Berorganisasi sejatinya adalah ruang yang sangat asyik dan seru. Di sana kemampuan personal akan terlatih dan terasah—baik dalam hal kepemimpinan, komunikasi, manajemen waktu, hingga seni dalam bekerja sama. Terlebih jika kita terlibat dalam organisasi gerakan seperti Muhammadiyah, yang tidak hanya fokus pada pembangunan diri, tapi juga berdakwah, membangun persahabatan, serta merawat nilai-nilai sosial dan keagamaan.
Namun, semangat ideal ini seringkali terbentur realitas yang mengecewakan. Tidak jarang kita temui organisasi yang dikelola tanpa prinsip manajerial yang baik. Agenda rutin seperti rapat pengurus, rapat pimpinan, ataupun pelaksanaan program kerja berdasarkan AD/ART seringkali diabaikan. Bahkan, dalam beberapa kasus, organisasi tersebut tidak memiliki AD/ART yang jelas. Kegiatan hanya berjalan jika ada keperluan atau acara tertentu. Sisanya, organisasi seperti “mati suri”, tidak menunjukkan geliat kehidupan yang semestinya.
Fenomena ini tidak bisa dipandang sepele. Sebab, organisasi yang dikelola secara amatir akan sulit berkembang, bahkan bisa kehilangan anggota terbaiknya—terutama mereka yang berpikir kritis dan ingin maju bersama. Mereka perlahan namun pasti akan memilih mundur, bukan karena tidak peduli, tapi karena kecewa dengan sistem yang tidak sehat.
Mengapa Hal Ini Terjadi?
- Minimnya Pemahaman tentang Manajemen Organisasi
Banyak pengurus yang memiliki semangat, namun tidak dibekali kemampuan dalam perencanaan, pengorganisasian, pelaksanaan, dan evaluasi. Tanpa dasar ini, organisasi berjalan reaktif dan tanpa arah strategis. - Budaya Formalitas dan Simbolik
Jabatan dalam organisasi kadang hanya menjadi simbol status sosial, bukan amanah kerja nyata. Agenda rapat dilakukan seadanya, bukan sebagai bentuk komitmen kolektif membangun organisasi. - Kurangnya Regenerasi dan Profesionalisme
Jika tidak ada kaderisasi yang sehat, pengurus lama terus mendominasi meski kinerjanya menurun. Akibatnya, organisasi stagnan dan tidak mampu menyerap energi serta ide-ide segar dari kader muda. - Kekecewaan Kader Kritis
Anggota yang memiliki semangat perubahan dan berpikir strategis tentu akan merasa tidak nyaman dalam sistem yang tidak profesional. Banyak dari mereka akhirnya memilih keluar dan mencari ruang yang lebih sehat untuk tumbuh.

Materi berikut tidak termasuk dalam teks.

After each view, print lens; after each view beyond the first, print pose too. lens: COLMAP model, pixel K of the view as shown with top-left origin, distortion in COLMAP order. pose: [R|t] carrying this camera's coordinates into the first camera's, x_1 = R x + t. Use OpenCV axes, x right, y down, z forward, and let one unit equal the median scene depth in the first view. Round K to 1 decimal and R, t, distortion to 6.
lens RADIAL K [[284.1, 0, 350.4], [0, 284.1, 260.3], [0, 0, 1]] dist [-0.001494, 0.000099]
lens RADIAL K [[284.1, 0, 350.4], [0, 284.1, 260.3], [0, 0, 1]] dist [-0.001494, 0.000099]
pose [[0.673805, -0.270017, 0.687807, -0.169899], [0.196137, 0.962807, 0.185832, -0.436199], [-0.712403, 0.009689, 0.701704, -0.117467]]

Solusi: Membangun Organisasi yang Sehat dan Profesional
Untuk menghindari jebakan organisasi simbolik, ada beberapa langkah strategis yang perlu dilakukan:
- Internalisasi Nilai dan Visi Organisasi Secara Substantif
Organisasi tidak boleh hanya besar di nama, tapi juga kuat dalam aksi. Nilai-nilai dasar organisasi harus hidup dalam praktik sehari-hari. - Pelatihan Pengurus dan Penguatan Kapasitas Manajerial
Pengurus perlu dibekali keterampilan teknis dan kepemimpinan agar mampu mengelola organisasi secara sistematis. - Menegakkan AD/ART dan Agenda Rutin
Rapat berkala, evaluasi program, dan pemantauan kinerja harus menjadi budaya organisasi, bukan sekadar rutinitas formalitas. - Membuka Ruang untuk Regenerasi
Kader muda perlu diberi ruang untuk tumbuh, menyumbangkan gagasan, dan mengambil peran penting dalam struktur kepengurusan. - Refleksi dan Evaluasi Berkala
Organisasi perlu terus melakukan refleksi diri agar tetap relevan dan progresif, bukan terjebak dalam nostalgia masa lalu.
Penutup
Organisasi adalah wadah strategis untuk membentuk manusia unggul, bukan sekadar tempat kumpul-kumpul tanpa arah. Jika manajemen organisasi tidak diperbaiki, maka tak perlu heran jika yang tersisa hanyalah nama besar tanpa ruh perjuangan. Organisasi yang sehat adalah organisasi yang terbuka, terstruktur, dan punya semangat pembaruan yang berkelanjutan.